* Work to complete: Rewrite every line of the records below with each "pose" swapped for "camera" and everything else unchanged. Omit the picture lines from your output.

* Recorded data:
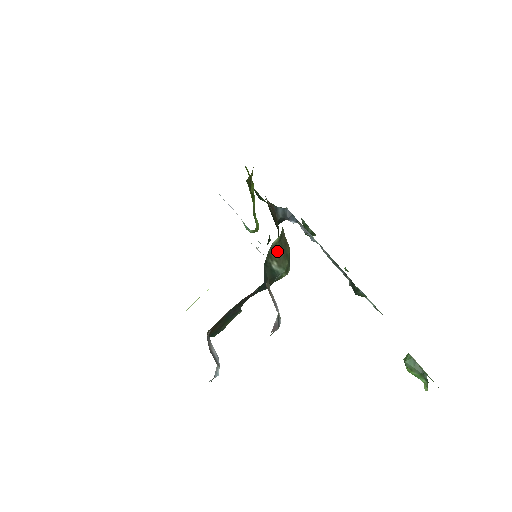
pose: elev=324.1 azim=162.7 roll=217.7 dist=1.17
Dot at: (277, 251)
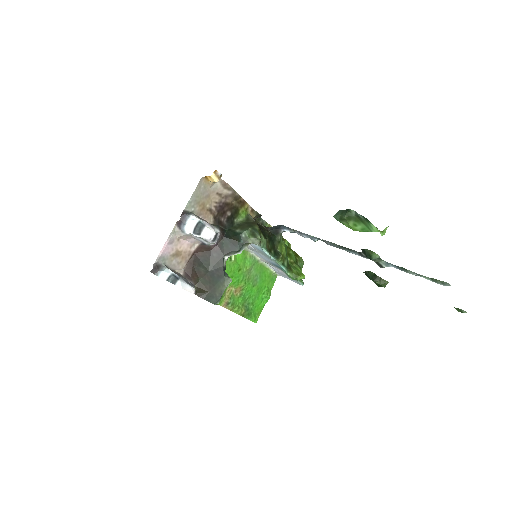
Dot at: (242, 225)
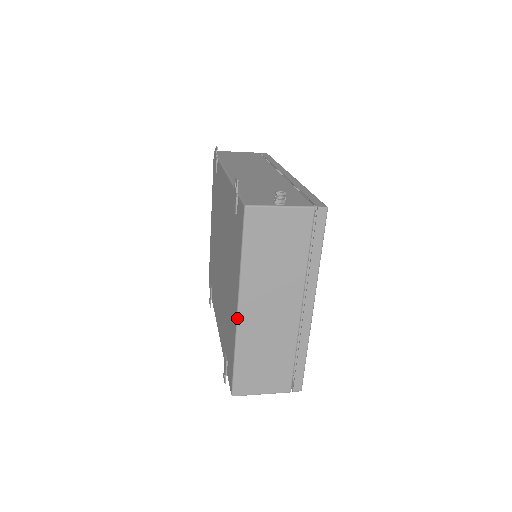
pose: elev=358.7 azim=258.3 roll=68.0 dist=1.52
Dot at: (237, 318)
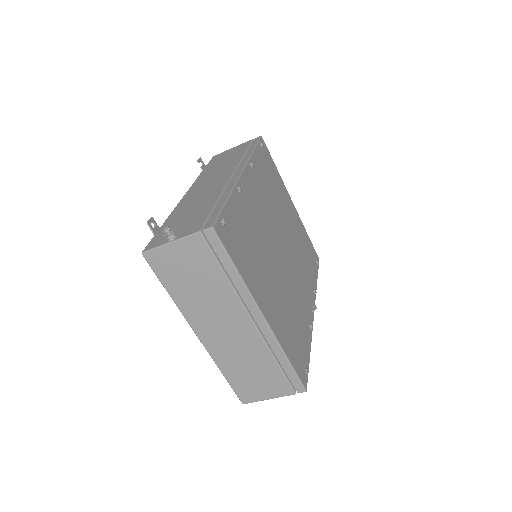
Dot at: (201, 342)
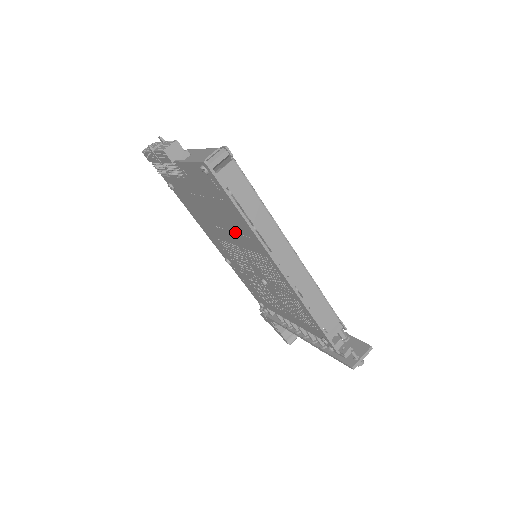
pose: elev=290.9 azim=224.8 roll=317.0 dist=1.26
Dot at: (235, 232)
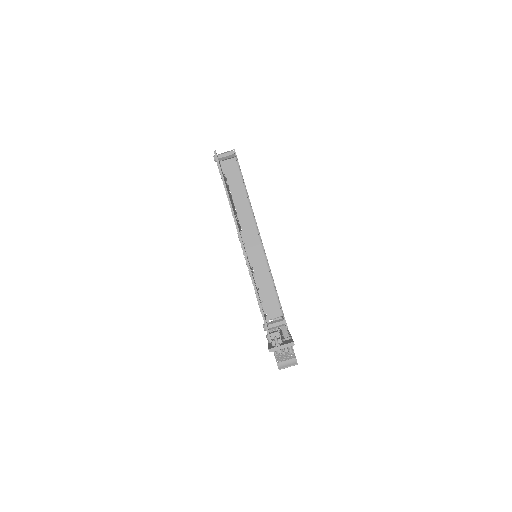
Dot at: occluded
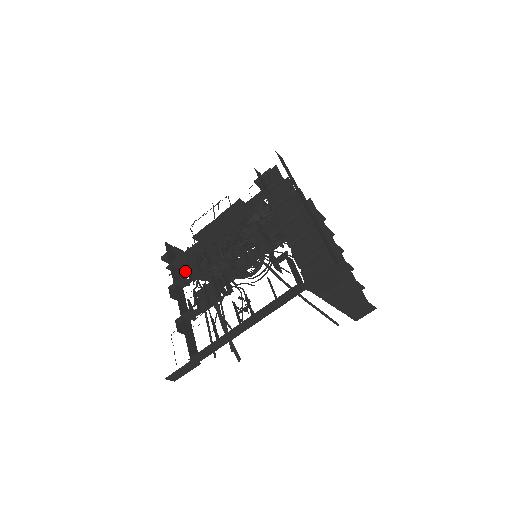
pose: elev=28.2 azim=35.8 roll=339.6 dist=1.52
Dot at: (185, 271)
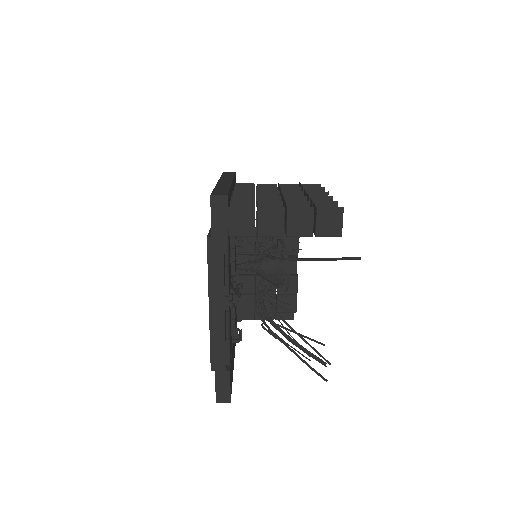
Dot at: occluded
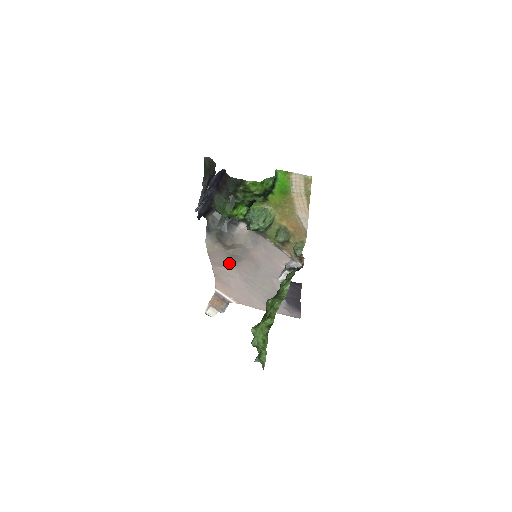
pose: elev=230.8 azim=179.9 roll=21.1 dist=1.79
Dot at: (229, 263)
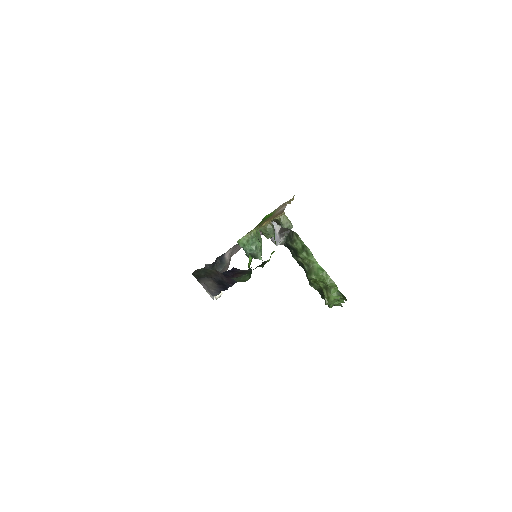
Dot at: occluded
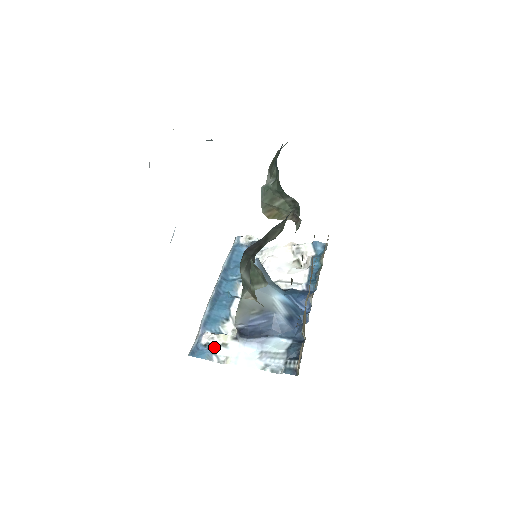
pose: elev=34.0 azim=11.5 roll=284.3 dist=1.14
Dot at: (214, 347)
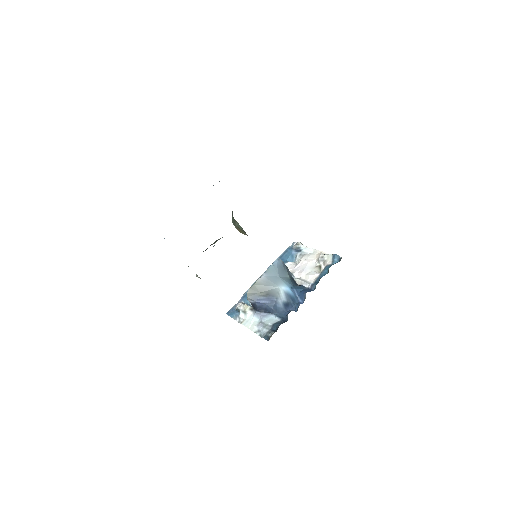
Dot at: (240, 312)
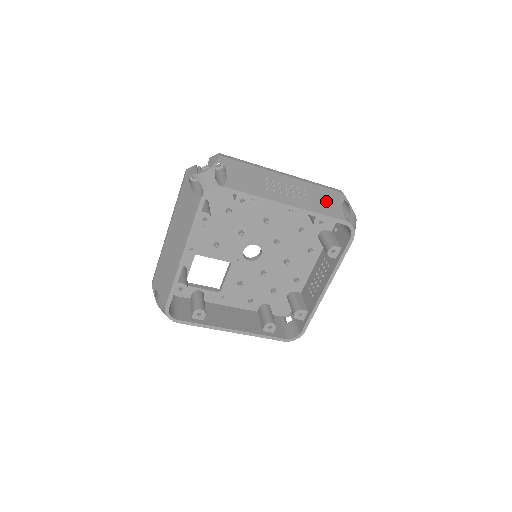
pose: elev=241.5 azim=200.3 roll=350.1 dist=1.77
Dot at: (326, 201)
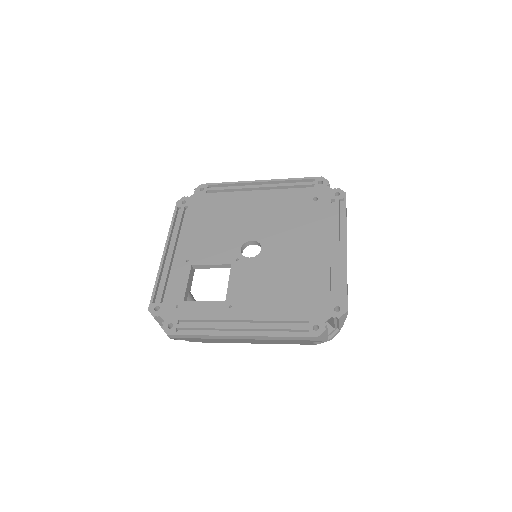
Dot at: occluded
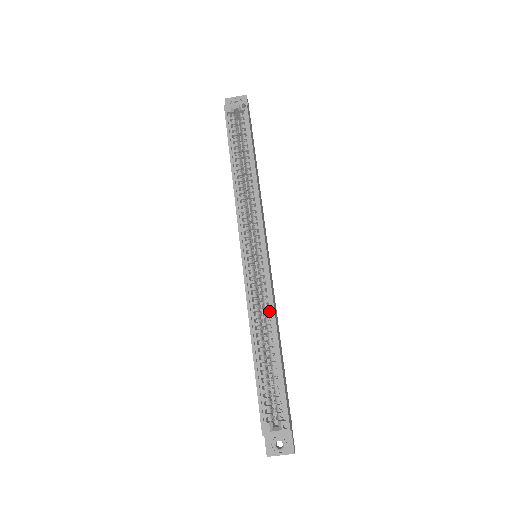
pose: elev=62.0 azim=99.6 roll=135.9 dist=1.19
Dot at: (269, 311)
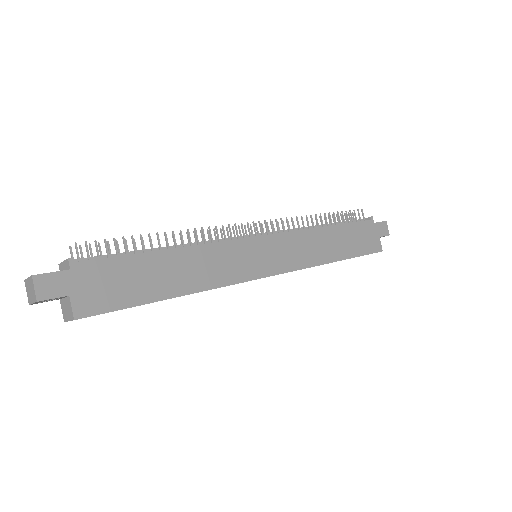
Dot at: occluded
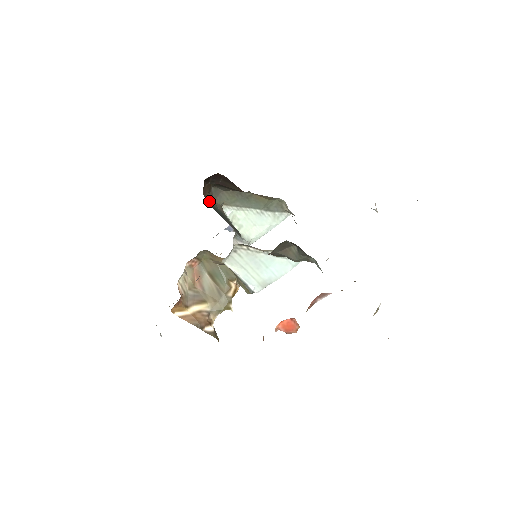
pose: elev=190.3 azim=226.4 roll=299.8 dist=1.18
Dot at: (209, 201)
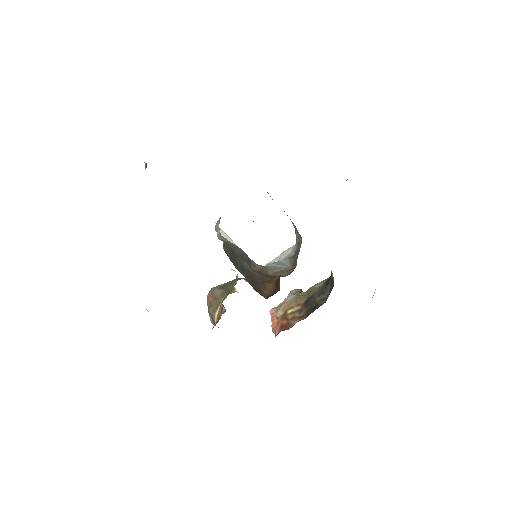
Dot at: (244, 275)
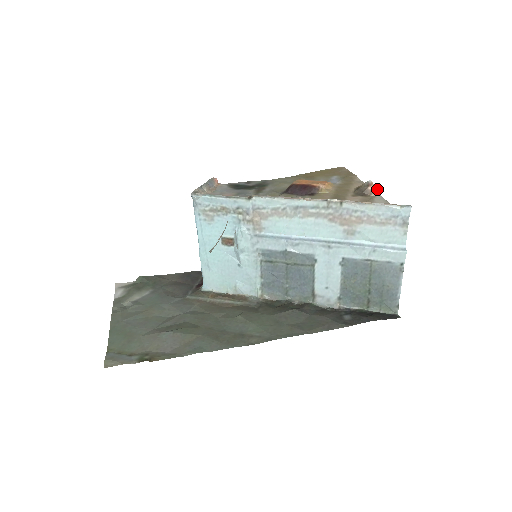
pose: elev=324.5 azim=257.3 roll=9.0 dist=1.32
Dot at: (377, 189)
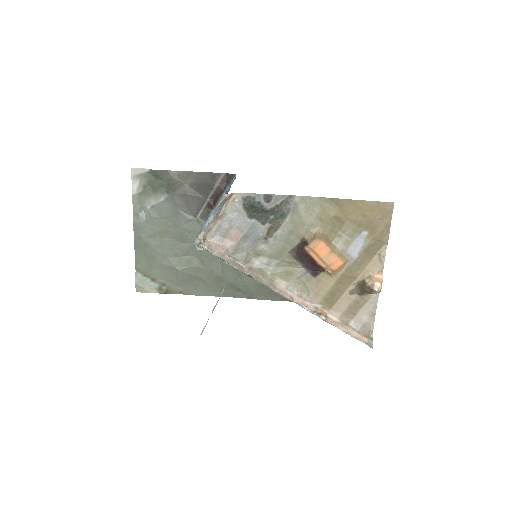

* Full answer:
camera: elev=324.1 azim=162.7 roll=217.7 dist=1.17
Dot at: (277, 251)
Dot at: (242, 225)
camera: elev=358.7 azim=258.3 roll=68.0 dist=1.52
Dot at: (237, 318)
Dot at: (201, 342)
camera: elev=290.9 azim=224.8 roll=317.0 dist=1.26
Dot at: (235, 232)
Dot at: occluded
camera: elev=28.2 azim=35.8 roll=339.6 dist=1.52
Dot at: (185, 271)
Dot at: occluded
camera: elev=230.8 azim=179.9 roll=21.1 dist=1.79
Dot at: (229, 263)
Dot at: occluded
camera: elev=34.0 azim=11.5 roll=284.3 dist=1.14
Dot at: (214, 347)
Dot at: (240, 312)
camera: elev=241.5 azim=200.3 roll=350.1 dist=1.77
Dot at: (326, 201)
Dot at: occluded
camera: elev=62.0 azim=99.6 roll=135.9 dist=1.19
Dot at: (269, 311)
Dot at: occluded
camera: elev=190.3 azim=226.4 roll=299.8 dist=1.18
Dot at: (209, 201)
Dot at: (244, 275)
camera: elev=324.5 azim=257.3 roll=9.0 dist=1.32
Dot at: (377, 189)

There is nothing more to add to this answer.